Their forms and shapes vary wildly, from smooth, soft, Henry Moore-like creations to sharply angulated monoliths recalling the mesas and superstructures in northern Arizona. Countless cracks, facets, planes, holes, peaks, fissures, formations… a thorough lesson in variations in geometry and grace.
They were lit by different light all day, as down here the weather changes rapidly: within two hours we went from snowing, blustery conditions, to clear blue sky, to fog, back to a light snow, then broken clouds with beams of penetrating light at ‘sunset’, which this time of year lasts a couple of hours. When the sun lights up an iceberg directly, and there’s darkness in the background, it’s just breathtaking… Driving among these giants is a real treat – I just can’t stop grinning all day, though ya gotta look out for the ‘small’ ones – it wouldn’t be wise to smack into even the smallest chunk in the water with the RIB [rigid-(hulled) inflatable boat] – they may as well be rock as far as we’re concerned. The Arctic Sunrise kept fairly close to the Esperanza as we weaved in and out of the icebergs, sometimes passing on either side of one, in tandem. We were close enough to wave to each other on deck and figure out who was who…
We put the boat in without a hitch, easily took on two more folks from the pilot door, and after training hauled her onboard with no problems at all.

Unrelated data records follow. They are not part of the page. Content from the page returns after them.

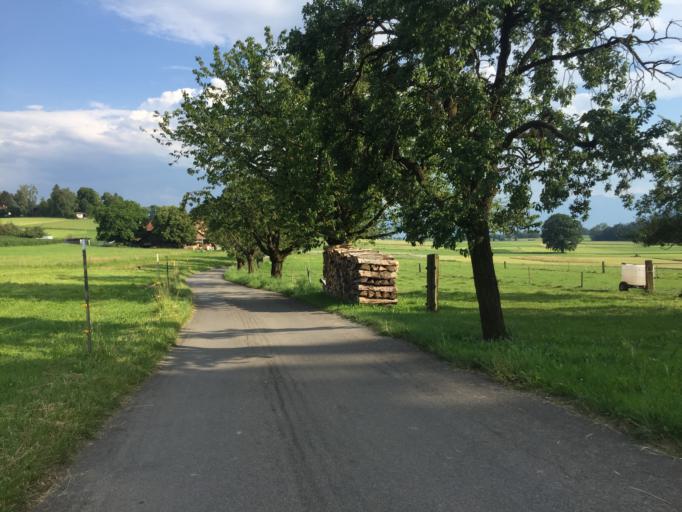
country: CH
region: Bern
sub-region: Bern-Mittelland District
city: Rubigen
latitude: 46.9013
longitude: 7.5704
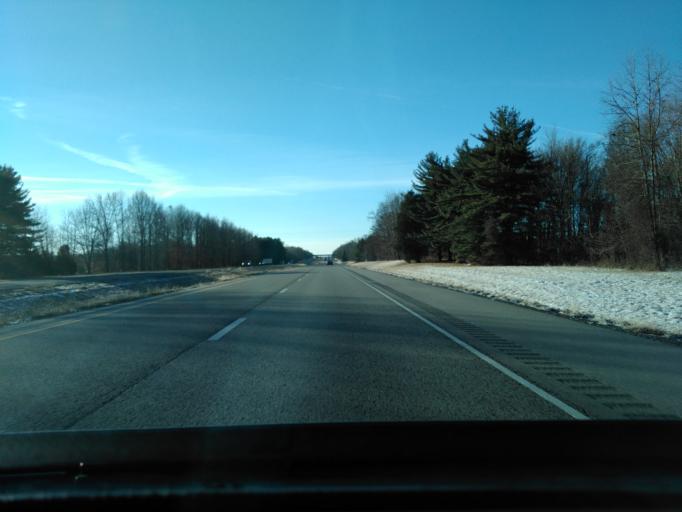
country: US
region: Illinois
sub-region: Franklin County
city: Benton
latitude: 37.9735
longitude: -88.9356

At the end of the day, most of us were on the bridge, gawking at icebergs. This crew tends to keep their noses down in their work, but the show we got in the ice field captured all of our attention and most of us were like little kids up on the bridge, pointing here and there and running around, taking snapshots and shaking our heads in wonder…
Perhaps even better, however, was that we spotted our first whales of the trip that morning, and my first whales ever! I ran alongside the bow as it rubbed and rolled and eventually dove under. The cherry on the cake of a perfect day already.